The General Meetings of ENEA S.A. are held on the basis of the Commercial Companies Code and ENEA S.A.’s Statute and the Rules of Procedure of the General Meeting, taking into account the principles adopted by the Company through the application of the "Best Practices for WSE Listed Companies".
In accordance with ENEA S.A.’s Statute, the Management Board of the Company convenes the General Meeting in the cases specified in the law and the provisions of the Statute, as well as in the case of a written request submitted by the main shareholder, i.e. the State Treasury, which, as long as it remains a shareholder of the Company, regardless of its share in the Company’s share capital, may request pursuant to Article 400 § 1 of the Commercial Companies Code that an Extraordinary General Meeting be convened, as well as to place certain matters on the agenda of the next General Meeting.
The State Treasury shall submit such a request in writing to the Management Board no later than one month prior to the proposed date of the General Meeting. If the request is submitted after the General Meeting, is convened, it shall be treated as a request to convene another Extraordinary General Meeting.

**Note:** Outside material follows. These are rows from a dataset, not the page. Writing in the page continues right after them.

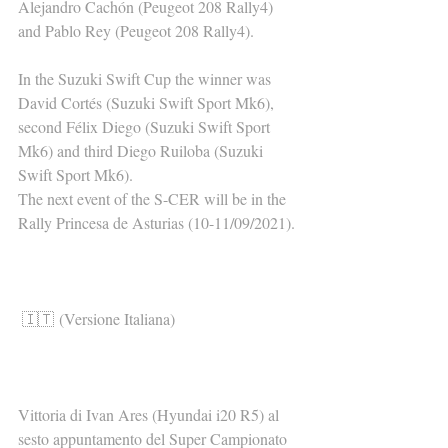
Alejandro Cachón (Peugeot 208 Rally4) 
and Pablo Rey (Peugeot 208 Rally4).
In the Suzuki Swift Cup the winner was 
David Cortés (Suzuki Swift Sport Mk6), 
second Félix Diego (Suzuki Swift Sport 
Mk6) and third Diego Ruiloba (Suzuki 
Swift Sport Mk6).
The next event of the S-CER will be in the 
Rally Princesa de Asturias (10-11/09/2021).
🇮🇹 (Versione Italiana)
Vittoria di Ivan Ares (Hyundai i20 R5) al 
sesto appuntamento del Super Campionato 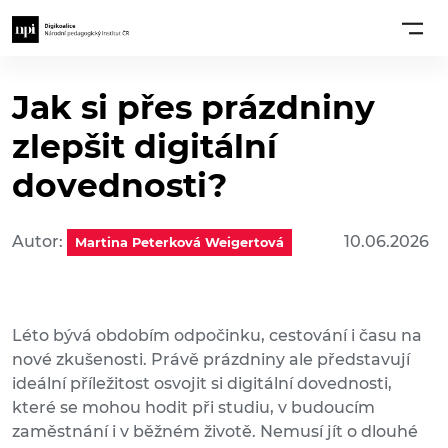
Jak si přes prázdniny
zlepšit digitální
dovednosti?
Autor:
10.06.2026
Martina Peterková Weigertová
Léto bývá obdobím odpočinku, cestování i času na
nové zkušenosti. Právě prázdniny ale představují
ideální příležitost osvojit si digitální dovednosti,
které se mohou hodit při studiu, v budoucím
zaměstnání i v běžném životě. Nemusí jít o dlouhé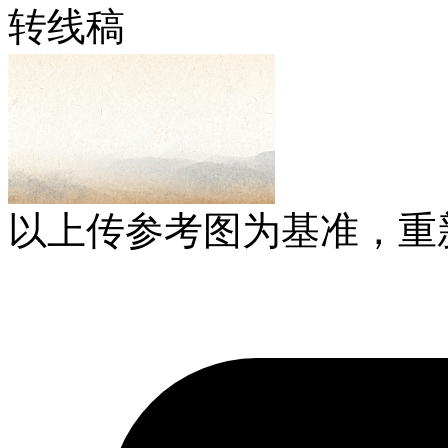
转线稿
以上传参考图为基准，重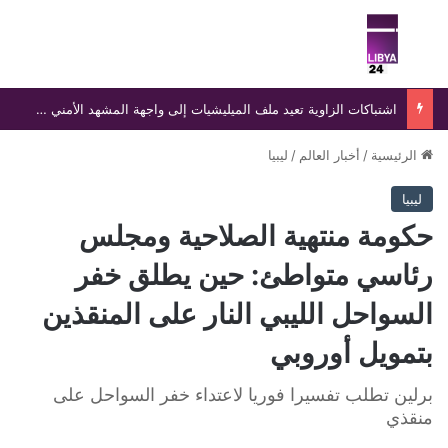
بحث عن
الق
اشتباكات الزاوية تعيد ملف الميليشيات إلى واجهة المشهد الأمني في غرب ليبيا
الرئيسية
/
أخبار العالم
/
ليبيا
ليبيا
حكومة منتهية الصلاحية ومجلس
رئاسي متواطئ: حين يطلق خفر
السواحل الليبي النار على المنقذين
بتمويل أوروبي
برلين تطلب تفسيرا فوريا لاعتداء خفر السواحل على
منقذي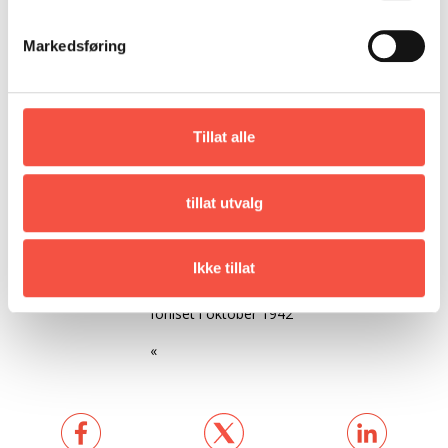
Forlist
Forliste 19. mars 1963 under slep utanfor
Markedsføring
Nova Scotia
Utfyllande
Etter 1929 var den på tre ekspedisjonar
opplysningar
for Richard Byrd til Antarktis, bl.a 1939/40
Tillat alle
1940-45 Krigsteneste mellom anna ved
Aust-Grønland
tillat utvalg
Tok Buskø» med frå Nordaust-Grønland til
Boston i september 1941.
Ikke tillat
Tok mannskapet frå «Polaris» (I) med frå
Hudsonstredet/Resolution Island etter
forliset i oktober 1942
«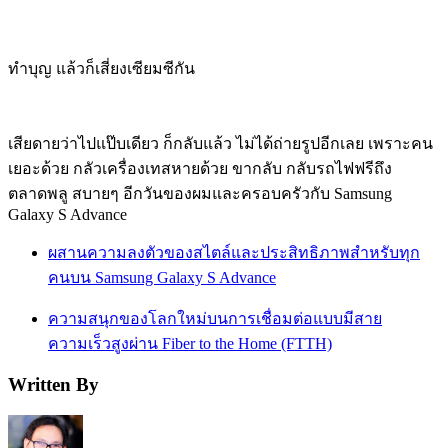
ทำบุญ แล้วก็เสี่ยงเซียมซีกัน
เสียดายว่าไปแป๊บเดียว ก็กลับแล้ว ไม่ได้ถ่ายรูปอีกเลย เพราะคน
เยอะด้วย กลัวเครื่องเทสหายด้วย ขากลับ กลับรถไฟฟรีถึง
ตลาดพลู สบายๆ อีกวันของผมและครอบครัวกับ Samsung
Galaxy S Advance
ผสานความลงตัวของสไตล์และประสิทธิภาพสำหรับทุก
คนบน Samsung Galaxy S Advance
ความสนุกของโลกใหม่บนการเชื่อมต่อแบบมีสาย
ความเร็วสูงผ่าน Fiber to the Home (FTTH)
Written By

As stated in § 29(3) of the Company’s Statute, if the General Meeting is not convened within two weeks from the date of filing the request, the State Treasury shareholder may obtain the right to convene the General Meeting pursuant to Article 354 § 1 of the Commercial Companies Code.
Apart from the matters specified in the mandatory provisions of law and other provisions of the Company’s Statute, the powers of the General Meeting include in particular:
- appointing and dismissing members of the Supervisory Board, subject to the provisions of the Company’s Statute entitling the State Treasury shareholder to appoint and dismiss one member of the Supervisory Board (pursuant to Article 354 § 1 of the Commercial Companies Code), in a situation where the State Treasury ceases to be the Company’s sole shareholder,
- adoption of the Rules of Procedure of the General Meeting setting forth detailed rules for conducting the meeting and for adopting resolutions,
- issue of convertible or exchangeable bonds and other instruments entitling to purchase or subscribe the Company's shares.
Right to participate in GM
Pursuant to Article 406¹ § 1 of the Commercial Companies Code, the right to participate in the general meeting of the Company is vested in persons who are shareholders of the Company sixteen days prior to the date of the general meeting (registration date of participation in the general meeting). Moreover, the right to participate in the General Meeting of ENEA S.A. with the right to speak is vested in members of the Management and Supervisory Boards in the composition enabling them to provide substantial answers to questions asked during the General Meeting.
Right to participate in GM by a proxy
A shareholder may participate in the General Meeting of ENEA S.A. and exercise voting rights in person or by proxy.
Shareholders’ rights
A shareholder or shareholders of the Company representing at least one twentieth of the share capital shall have the right to demand that certain matters be included in the agenda of the General Meeting of ENEA S.A. This request, containing justification or a draft resolution concerning the proposed item of the agenda, shall be submitted to the Management Board of ENEA S.A. not later than 21 days prior to the scheduled date of the meeting.
A shareholder or shareholders of the Company representing at least one twentieth of the share capital may, prior to the date of the General Meeting of ENEA S.A., submit draft resolutions concerning matters included in the agenda of the General Meeting or matters which are to be included in the agenda.
During the General Meeting, each shareholder may submit draft resolutions concerning matters included in the agenda. The projects should be presented in Polish.
Rules on amending the Company’s Statute
Pursuant to the provisions of the Commercial Companies Code, an amendment to the Company’s Statute requires a resolution adopted by a specified majority of votes and an entry in the register. The Company’s Statute does not contain any provisions different from the provisions of the Commercial Companies Code governing amendments to the Statute.